THE PROBLEM —
Name every kind of non-scientist that the piece on spotting phony research says gives endorsements that are inherently suspect.

EXCERPT PROVIDED —
>>>>
Spotting Phony Research and Bogus Degrees

The first thing you want to know about any piece of scentific research is, who paid for it?  I recently read an online news story by a dietician who had eaten meals at McDonald's for thirty days straight, She was also young and highly attractive, and had a figure which had obviously not been "super-sized!" I don't know who paid for her research project, but she was just the kind of person they would want to write such a story for them. Endorsements by non-scientists, such as celebrities, activists, and politicians, are also inherently suspect.

Journal articles should be submited for peer review as a matter of policy before they are accepted for publication, and books or book chapters should similarly be subject to editorial scrutiny.  At the opposite extreme,  
anyone can publish on Amazon without any form of editorial scrutiny unless you are willing to pay extra for it. By the same token, anyone can upload a YouTube presentation; and a high school science fair project on the subject of parallel unverses can be side by side with a presentation by a world famous physicist on the same topic.  As a general rule, authors should always be willing to identify their publications with enough clarity that their credibility can be clearly established. If they become evasive or lash out when they are asked about such documentation, then it is quite likely that they have something to hide. When they are presenting at a meeting, this information should be available on the program listing; and if it is not included, then the organization itself becomes suspect.
<<<<
LISTED ENTRIES —
>>>>
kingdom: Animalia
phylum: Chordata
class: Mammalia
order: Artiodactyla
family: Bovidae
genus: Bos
<<<<
>>>>
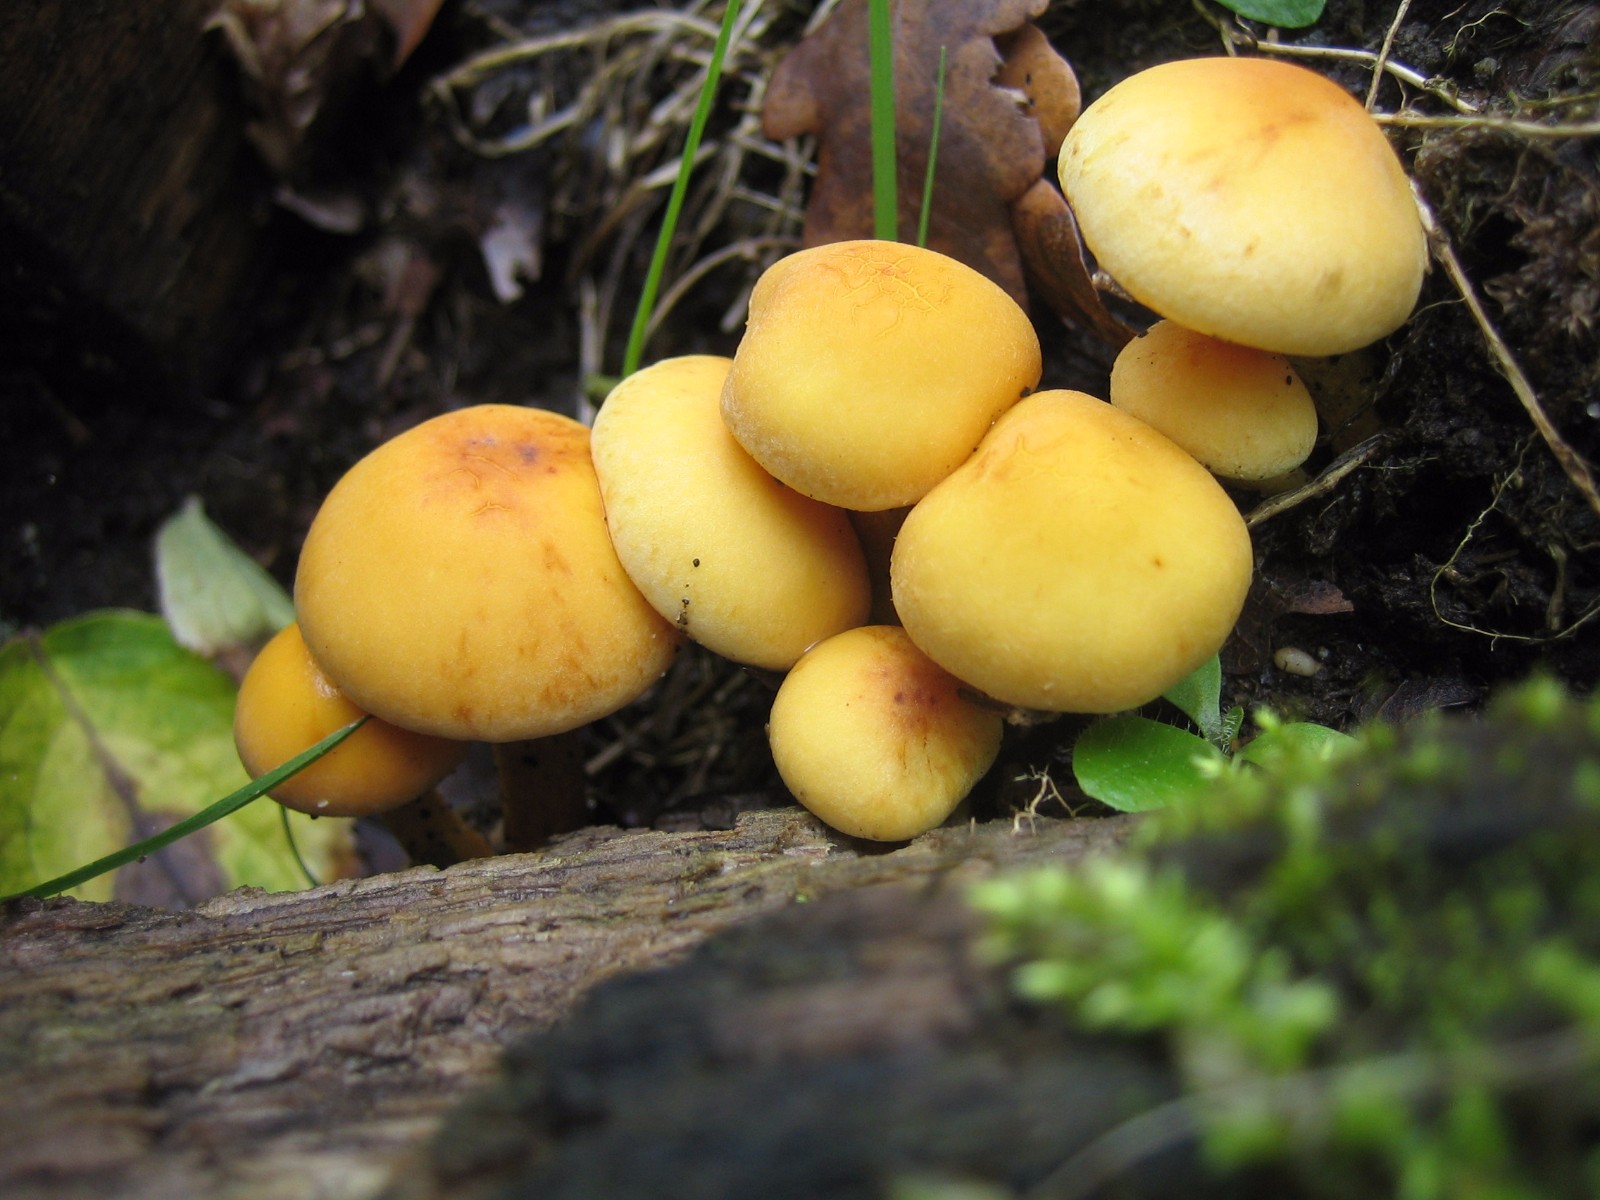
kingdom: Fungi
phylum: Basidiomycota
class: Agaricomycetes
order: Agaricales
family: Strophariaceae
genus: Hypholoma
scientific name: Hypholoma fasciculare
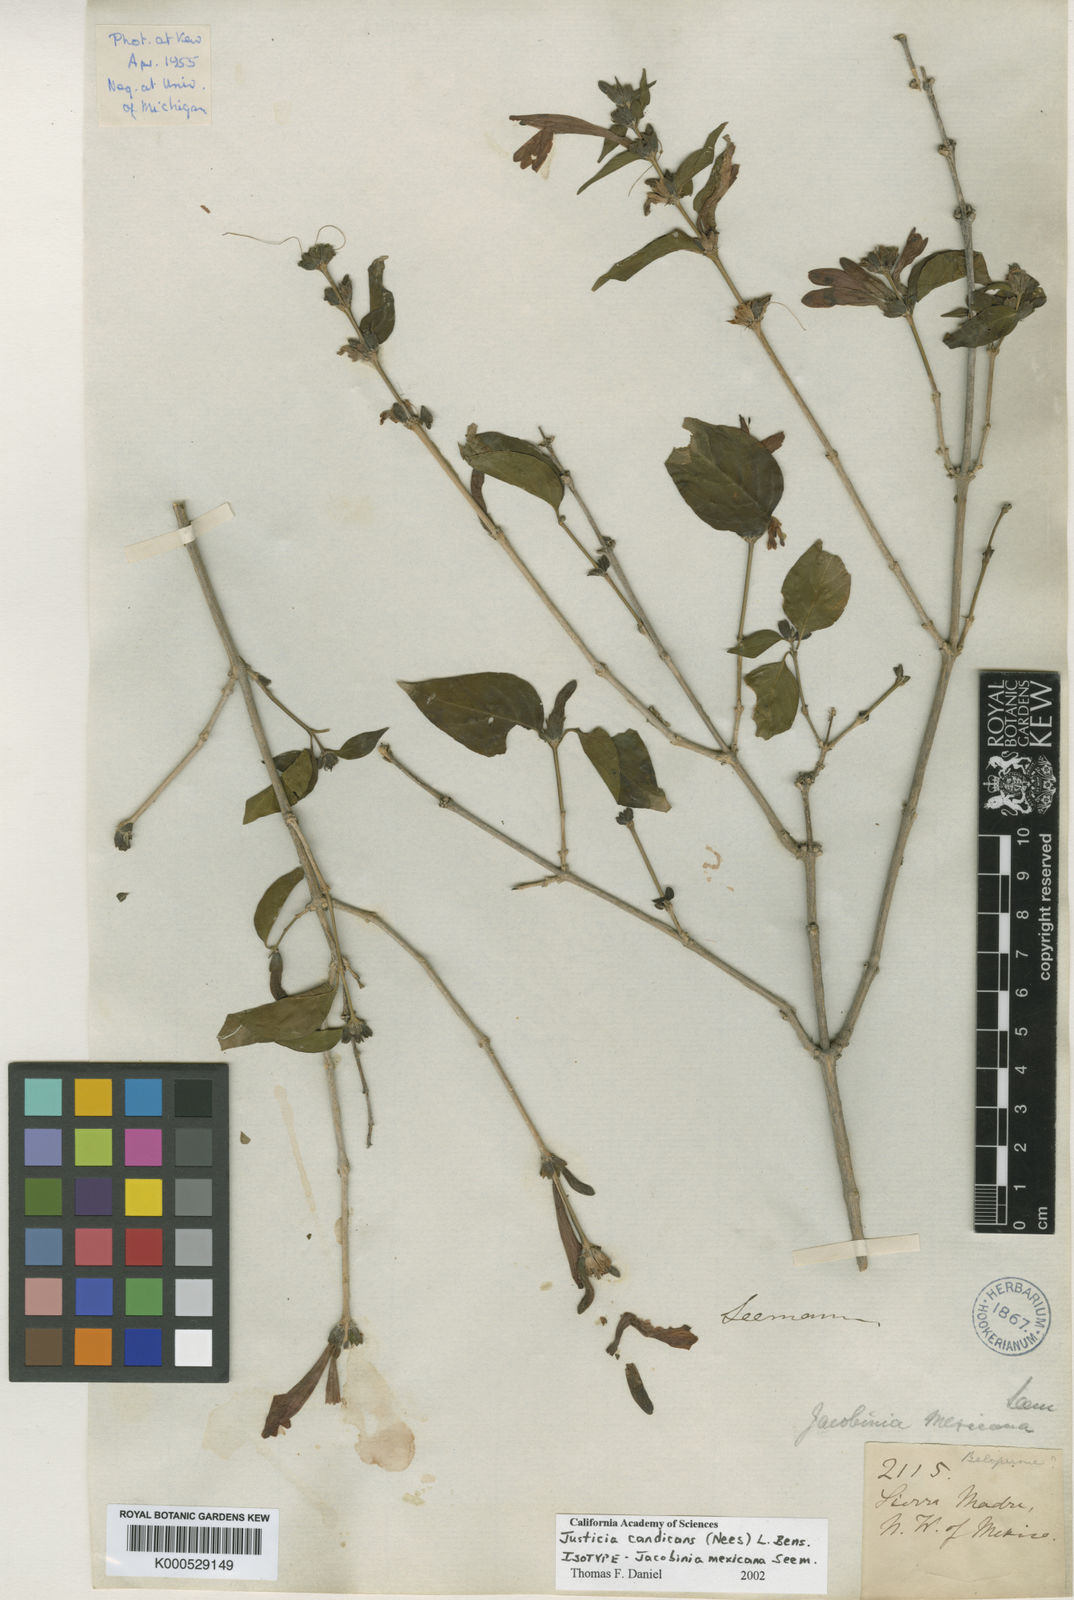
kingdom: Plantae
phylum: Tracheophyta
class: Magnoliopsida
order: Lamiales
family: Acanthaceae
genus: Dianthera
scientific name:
<<<<
PROBLEM SOLUTION —
Celebrities, activists, and politicians.